Indeed, the dusty colors, traditional fabrics and cheerful prints gave the collection a retro patina, while the silhouettes charmed as a mashup of workwear and preppy classics, with an occasional Western twang, and winks to traditional Japanese attire, particularly haori jackets.
Nigo also exalted the brand’s legacy of lively florals, including chintz-like odes to the hibiscus and more abstract poppy motifs on a range of looks, and often worn head-to-toe.
Best known as the founder of A Bathing Ape, and a serial fashion collaborator, Nigo is primarily regarded as a purveyor of streetwear.
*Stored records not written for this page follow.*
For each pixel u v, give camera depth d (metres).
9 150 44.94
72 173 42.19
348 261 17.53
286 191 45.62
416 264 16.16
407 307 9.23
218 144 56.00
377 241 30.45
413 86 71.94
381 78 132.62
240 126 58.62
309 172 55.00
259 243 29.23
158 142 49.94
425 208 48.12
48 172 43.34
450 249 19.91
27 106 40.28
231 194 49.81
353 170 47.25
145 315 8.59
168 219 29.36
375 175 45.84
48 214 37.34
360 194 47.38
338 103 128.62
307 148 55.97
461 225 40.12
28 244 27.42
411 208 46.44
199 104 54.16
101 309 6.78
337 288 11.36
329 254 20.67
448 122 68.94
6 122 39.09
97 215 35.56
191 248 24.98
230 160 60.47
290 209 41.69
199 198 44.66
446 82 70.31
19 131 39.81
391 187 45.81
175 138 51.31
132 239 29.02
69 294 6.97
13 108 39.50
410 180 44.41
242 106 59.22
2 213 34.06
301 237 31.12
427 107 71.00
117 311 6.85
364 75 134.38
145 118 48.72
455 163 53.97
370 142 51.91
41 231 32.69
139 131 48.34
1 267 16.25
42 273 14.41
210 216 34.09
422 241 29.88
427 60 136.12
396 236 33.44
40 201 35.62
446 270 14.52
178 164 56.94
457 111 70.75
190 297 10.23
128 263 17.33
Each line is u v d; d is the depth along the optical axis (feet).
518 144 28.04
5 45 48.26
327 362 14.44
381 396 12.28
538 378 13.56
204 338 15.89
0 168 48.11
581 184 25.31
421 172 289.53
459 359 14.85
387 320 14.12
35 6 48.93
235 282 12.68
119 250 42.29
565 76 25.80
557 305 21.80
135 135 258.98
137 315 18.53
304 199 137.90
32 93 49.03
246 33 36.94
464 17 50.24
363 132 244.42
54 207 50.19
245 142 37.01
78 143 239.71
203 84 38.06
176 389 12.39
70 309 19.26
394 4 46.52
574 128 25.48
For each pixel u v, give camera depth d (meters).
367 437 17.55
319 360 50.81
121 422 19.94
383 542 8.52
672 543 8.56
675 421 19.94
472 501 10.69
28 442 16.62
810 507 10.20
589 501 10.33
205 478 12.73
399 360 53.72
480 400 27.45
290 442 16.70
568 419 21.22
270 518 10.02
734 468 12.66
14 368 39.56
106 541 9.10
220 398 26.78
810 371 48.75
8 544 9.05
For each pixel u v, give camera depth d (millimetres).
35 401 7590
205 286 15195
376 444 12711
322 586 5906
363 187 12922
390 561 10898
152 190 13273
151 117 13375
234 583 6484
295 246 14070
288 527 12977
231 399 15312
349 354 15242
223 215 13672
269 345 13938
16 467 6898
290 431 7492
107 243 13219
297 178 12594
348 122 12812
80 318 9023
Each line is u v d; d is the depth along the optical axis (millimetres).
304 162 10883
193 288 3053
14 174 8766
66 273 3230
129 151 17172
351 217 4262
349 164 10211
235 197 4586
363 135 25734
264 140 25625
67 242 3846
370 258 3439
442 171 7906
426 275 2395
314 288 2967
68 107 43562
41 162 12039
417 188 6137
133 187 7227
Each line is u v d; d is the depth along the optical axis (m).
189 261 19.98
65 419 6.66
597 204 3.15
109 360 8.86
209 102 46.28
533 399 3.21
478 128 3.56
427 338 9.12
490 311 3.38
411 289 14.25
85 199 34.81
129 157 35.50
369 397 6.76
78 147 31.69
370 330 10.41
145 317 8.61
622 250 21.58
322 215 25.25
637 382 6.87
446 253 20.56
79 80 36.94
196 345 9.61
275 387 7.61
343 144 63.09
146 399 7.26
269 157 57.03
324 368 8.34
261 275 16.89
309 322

This confident debut demonstrated impressive range, from handsome plaid blanket coats to natty three-button suits in classic men’s wear checks — and without a sneaker in sight.
The collection also surprised with its homespun charm, from the hickory-striped overalls and denim worker jackets to the demure circle skirts scattered with poppy flowers.
Not to worry: There was also plenty for hype beasts, including a dynamite new tiger emblem that was splashed across the back of terrific varsity jackets and nylon perfectos; plenty of funky headgear, from logo berets to bulbous newsboy caps, and a striped scarf that resembles a cartoon tiger flattened by a steamroller.
Nigo is a walking encyclopedia about the late founder Kenzo Takada, and boasts an archive of original designs from the 1980s numbering in the hundreds. That period cemented his image of Kenzo, and he decided to make that his starting point.
“There’s something about it that feels particularly right for the present moment,” Nigo, 51, said during a preview. “And maybe people from my generation are going to feel somewhat nostalgic, but for young people, there’s so much to discover at Kenzo that will seem incredibly fresh in that inspiration from from the ’80s.”
Back to Pharrell, who skirted questions about his upcoming Tiffany & Co. project and said, “We’re here to celebrate my brother Nigo today. The fact that he was able to take over a Japanese house that’s affiliated with the LVMH group, it’s a beautiful thing.”